We use a broad array of experimental approaches - biochemistry, cell biology, genomics, and computational biology - and are focusing on several related themes. First, we are working to identify the mRNA-encoded signals used to target mRNAs to the ER as well as the cellular factors that recognize these signals. One mechanism, in which a signal in nascent secretory and membrane proteins directs mRNA recruitment to the ER, has been previously described. It is clear though that there are multiple pathways that direct mRNAs to the ER, including pathways that direct cytosolic and nucleoplasmic protein-encoding mRNAs to the ER. We are also investigating how, once localized, mRNAs are anchored to the ER membrane. In a recent study, we reported that the cohort of mRNAs encoding organelle resident proteins(e.g., nuclear envelope, ER, Golgi, lysosomes, peroxisomes) are localized tothe ER and directly anchored to components of the ER membrane. We are very interested in understanding the cis-encoded anchoring signals and the integral membrane proteins that function in mRNA anchoring to biological membrane, and lastly, how direct mRNA anchoring influences mRNA translation and mRNA stability.
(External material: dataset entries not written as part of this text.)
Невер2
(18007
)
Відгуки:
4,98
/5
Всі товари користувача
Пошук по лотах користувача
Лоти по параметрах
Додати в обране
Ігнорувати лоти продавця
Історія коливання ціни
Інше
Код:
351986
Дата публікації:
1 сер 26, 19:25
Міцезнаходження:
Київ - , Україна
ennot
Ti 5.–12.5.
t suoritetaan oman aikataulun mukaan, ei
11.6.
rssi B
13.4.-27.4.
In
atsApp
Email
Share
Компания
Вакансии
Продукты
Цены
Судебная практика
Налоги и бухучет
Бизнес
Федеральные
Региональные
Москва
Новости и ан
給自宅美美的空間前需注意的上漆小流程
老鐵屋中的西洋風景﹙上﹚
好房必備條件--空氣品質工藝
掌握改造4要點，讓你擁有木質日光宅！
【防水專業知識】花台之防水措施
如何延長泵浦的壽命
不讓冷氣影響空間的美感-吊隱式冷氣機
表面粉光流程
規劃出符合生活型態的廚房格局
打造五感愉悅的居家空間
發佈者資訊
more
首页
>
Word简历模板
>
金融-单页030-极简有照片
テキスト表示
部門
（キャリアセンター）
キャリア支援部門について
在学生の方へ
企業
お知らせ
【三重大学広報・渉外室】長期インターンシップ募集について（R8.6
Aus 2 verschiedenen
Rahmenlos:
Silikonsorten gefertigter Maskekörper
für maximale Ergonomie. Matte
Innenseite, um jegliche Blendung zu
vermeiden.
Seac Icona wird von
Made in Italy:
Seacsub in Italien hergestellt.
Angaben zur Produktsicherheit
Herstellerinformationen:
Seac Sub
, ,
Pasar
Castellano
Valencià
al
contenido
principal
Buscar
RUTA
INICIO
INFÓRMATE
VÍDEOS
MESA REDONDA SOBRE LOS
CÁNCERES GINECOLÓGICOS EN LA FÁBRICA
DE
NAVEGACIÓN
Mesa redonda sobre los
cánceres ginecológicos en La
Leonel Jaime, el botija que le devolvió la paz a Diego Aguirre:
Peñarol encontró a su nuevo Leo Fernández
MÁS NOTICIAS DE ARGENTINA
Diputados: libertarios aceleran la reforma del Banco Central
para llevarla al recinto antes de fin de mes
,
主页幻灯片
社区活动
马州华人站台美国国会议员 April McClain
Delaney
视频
In parallel efforts, we discovered that mRNA translation is under distinct regulatory control in the cytosol and ER compartments, with translation being 3-5 fold more efficient on the ER. These differences are substantial and suggest that mRNA localization to the ER may represent an important post-transcriptional gene expression mechanism. To gain insight into the mechanisms and factors responsible for the compartmental regulation of mRNA translation we are using traditional biochemical approaches (pulse-labeling, cell fractionation, immunoprecipitation, proteomics) as well as genomic approaches (ribosome footprinting, deep sequencing).